SUPPLIED ENTRIES —
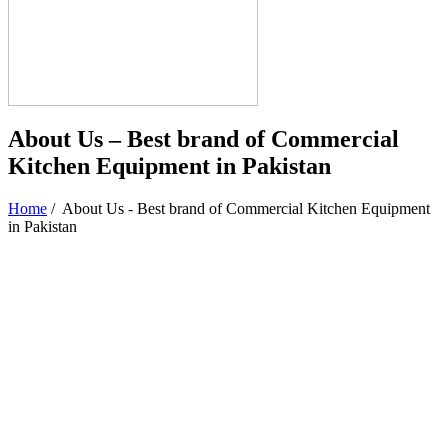
About Us – Best brand of Commercial
Kitchen Equipment in Pakistan
Home
/
About Us - Best brand of Commercial Kitchen Equipment
in Pakistan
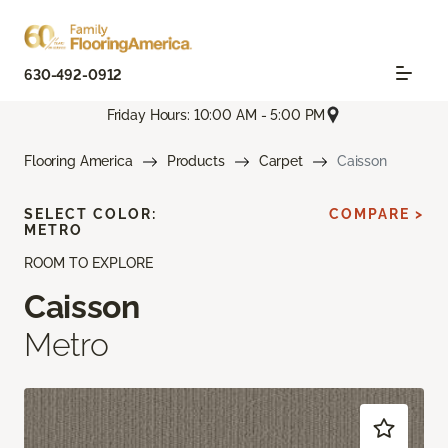
630-492-0912
Friday Hours: 10:00 AM - 5:00 PM
Flooring America
Products
Carpet
Caisson
SELECT COLOR:
COMPARE >
METRO
ROOM TO EXPLORE
Caisson
Metro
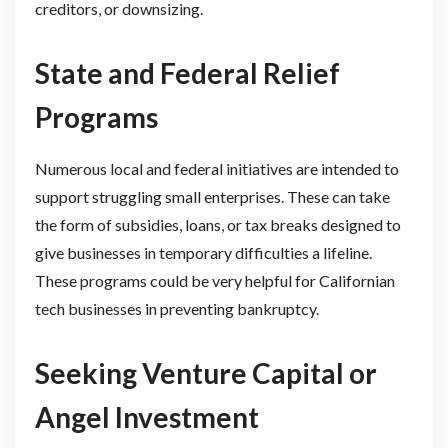
creditors, or downsizing.
State and Federal Relief
Programs
Numerous local and federal initiatives are intended to
support struggling small enterprises. These can take
the form of subsidies, loans, or tax breaks designed to
give businesses in temporary difficulties a lifeline.
These programs could be very helpful for Californian
tech businesses in preventing bankruptcy.
Seeking Venture Capital or
Angel Investment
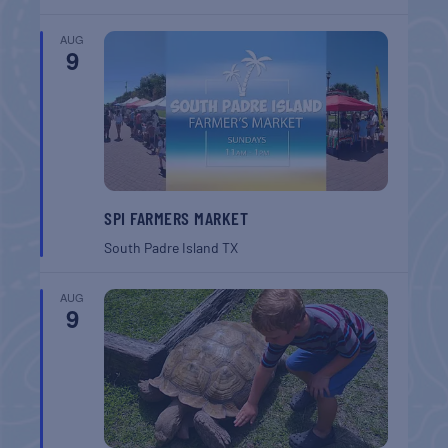
AUG
9
SPI FARMERS MARKET
South Padre Island
TX
AUG
9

TASK REQUIREMENTS — Leave images out of the retyped records; keep all else exact.

ANSWER SECTION —
About Us – Best brand of Commercial
Kitchen Equipment in Pakistan
Home
/
About Us - Best brand of Commercial Kitchen Equipment
in Pakistan
630-492-0912
Friday Hours: 10:00 AM - 5:00 PM
Flooring America
Products
Carpet
Caisson
SELECT COLOR:
COMPARE >
METRO
ROOM TO EXPLORE
Caisson
Metro
creditors, or downsizing.
State and Federal Relief
Programs
Numerous local and federal initiatives are intended to
support struggling small enterprises. These can take
the form of subsidies, loans, or tax breaks designed to
give businesses in temporary difficulties a lifeline.
These programs could be very helpful for Californian
tech businesses in preventing bankruptcy.
Seeking Venture Capital or
Angel Investment
AUG
9
SPI FARMERS MARKET
South Padre Island
TX
AUG
9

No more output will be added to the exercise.